_FOLGENDES BEARBEITEN:_
a) Beantworten Sie die folgenden Fragen zum Textauszug über die Himmelfahrt Mohammeds.
(i) Welche Engel kamen laut at-Tabarī zum Propheten, als er bei der Kaaba schlief?
(ii) Auf welchen Tag datiert Muhammad ibn Saʿd das Ereignis?
(iii) Auf wie viele Gebete wurden die ursprünglich fünfzig durch die Vermittlung von Mose reduziert?
b) Schreiben Sie aus dem Textauszug über die Himmelfahrt Mohammeds den Abschnitt wortgetreu ab, der bei den Worten „Alle Berichte stimmen“ beginnt und nach den Worten „täglichen Gebete erhielt.“ endet.

#### ZITIERTER TEXTAUSZUG ####

Alle Berichte stimmen darin überein, daß Gabriel mit „dem Gesandten Gottes in den siebten Himmel hinaufstieg „( ʿaraǧa bi-rasūli ʾllāh ilā ʾs-samāʾ as-sābiʿa )“, wo er Gottes Offenbarung samt der Verpflichtung der zunächst fünfzig täglichen Gebete erhielt.

In der islamischen Geschichtsschreibung faßt at-Tabarī dieses Ereignis wie folgt zusammen:

„Als der Prophet die Verkündigung erhalten hatte und bei der Kaaba schlief, wie das die Quraisch zu tun pflegten, kamen die Engel Gabriel und Michael zu ihm und sprachen: Mit Bezug auf wen haben wir den Befehl erhalten? Worauf sie selbst erwiderten: Mit Bezug auf ihren Herrn. Darauf gingen sie fort, kamen aber in der nächsten Nacht zu Dreien wieder. Als sie ihn schlafend fanden, legten sie ihn auf den Rücken, öffneten seinen Leib, brachten Wasser vom Zamzambrunnen und wuschen das, was sie in seinem Leibe an Zweifel, Götzendienst, Heidentum und Irrtum fanden. Dann brachten sie ein goldenes Gefäss, das mit Glaube und Weisheit gefüllt war, und so wurde sein Leib mit Glaube und Weisheit gefüllt. Darauf wurde er zum untersten Himmel emporgehoben.“

at-Tabarī: Übersetzung: Joseph Horovitz in: A. J. Wensinck und J. H. Kramers: Handwörterbuch des Islam. Brill, Leiden 1941. S. 509

Unter dem Titel „Die Himmelfahrt und die Verordnung der Gebete“ faßt Muhammad ibn Saʿd in seinem Klassenbuch die älteste Variante der schriftlich dokumuntierten Nachrichten[4] zusammen und datiert das Ereignis auf einen Samstag, den 17. Ramadan, achtzehn Monate vor Mohammeds Hidschra. [5] Demnach begleiteten die Engel Gabriel und Michael Mohammed im Kaaba-Heiligtum zu einem Platz zwischen Zamzam-Brunnen und dem Maqām Ibrāhīm. Dort soll eine Leiter (miʿrāǧ) aufgestellt gewesen sein, mithilfe derer Mohammed und Gabriel in den Himmel hinaufstiegen. Oben angekommen soll Mohammed die früheren Propheten getroffen haben. Einer Überlieferungsvariante zufolge stieg Gabriel mit Mohammed in den Himmel und hielt dabei dessen Hand fest.[6] Am Zizyphusbaum[7] angelangt, der in Sure 53, Vers 14 erwähnt wird, erblickte Mohammed das Paradies und die Hölle. Anschließend sind ihm die ursprünglich fünfzig Gebete, die dann durch die Vermittlung von Mose auf fünf reduziert wurden, auferlegt worden. Diese hat Mohammed nach seiner Rückkehr mit Gabriel in Mekka zu den Gebetszeiten verrichtet.

#### BEREITGESTELLTE EINTRÄGE ####

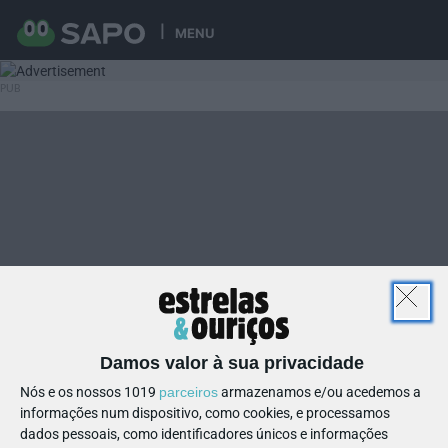
MENU
Damos valor à sua privacidade
Nós e os nossos 1019
parceiros
armazenamos e/ou acedemos a
informações num dispositivo, como cookies, e processamos
dados pessoais, como identificadores únicos e informações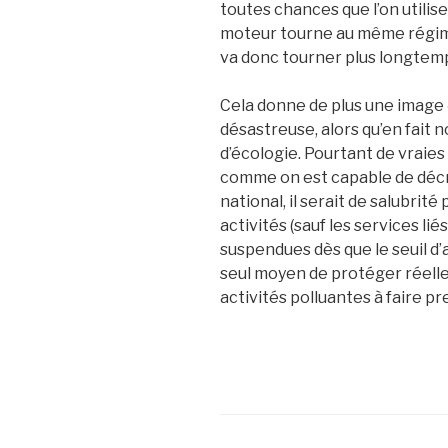
toutes chances que l’on utilise
moteur tourne au même régime
va donc tourner plus longte
Cela donne de plus une image « 
désastreuse, alors qu’en fait 
d’écologie. Pourtant de vraies 
comme on est capable de décré
national, il serait de salubrit
activités (sauf les services lié
suspendues dès que le seuil d’a
seul moyen de protéger réelle
activités polluantes à faire pr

####

_IHRE ANTWORTEN:_
a)
(i) Gabriel und Michael
(ii) Auf einen Samstag, den 17. Ramadan, achtzehn Monate vor Mohammeds Hidschra
(iii) Auf fünf

b)
Alle Berichte stimmen darin überein, daß Gabriel mit „dem Gesandten Gottes in den siebten Himmel hinaufstieg „( ʿaraǧa bi-rasūli ʾllāh ilā ʾs-samāʾ as-sābiʿa )“, wo er Gottes Offenbarung samt der Verpflichtung der zunächst fünfzig täglichen Gebete erhielt.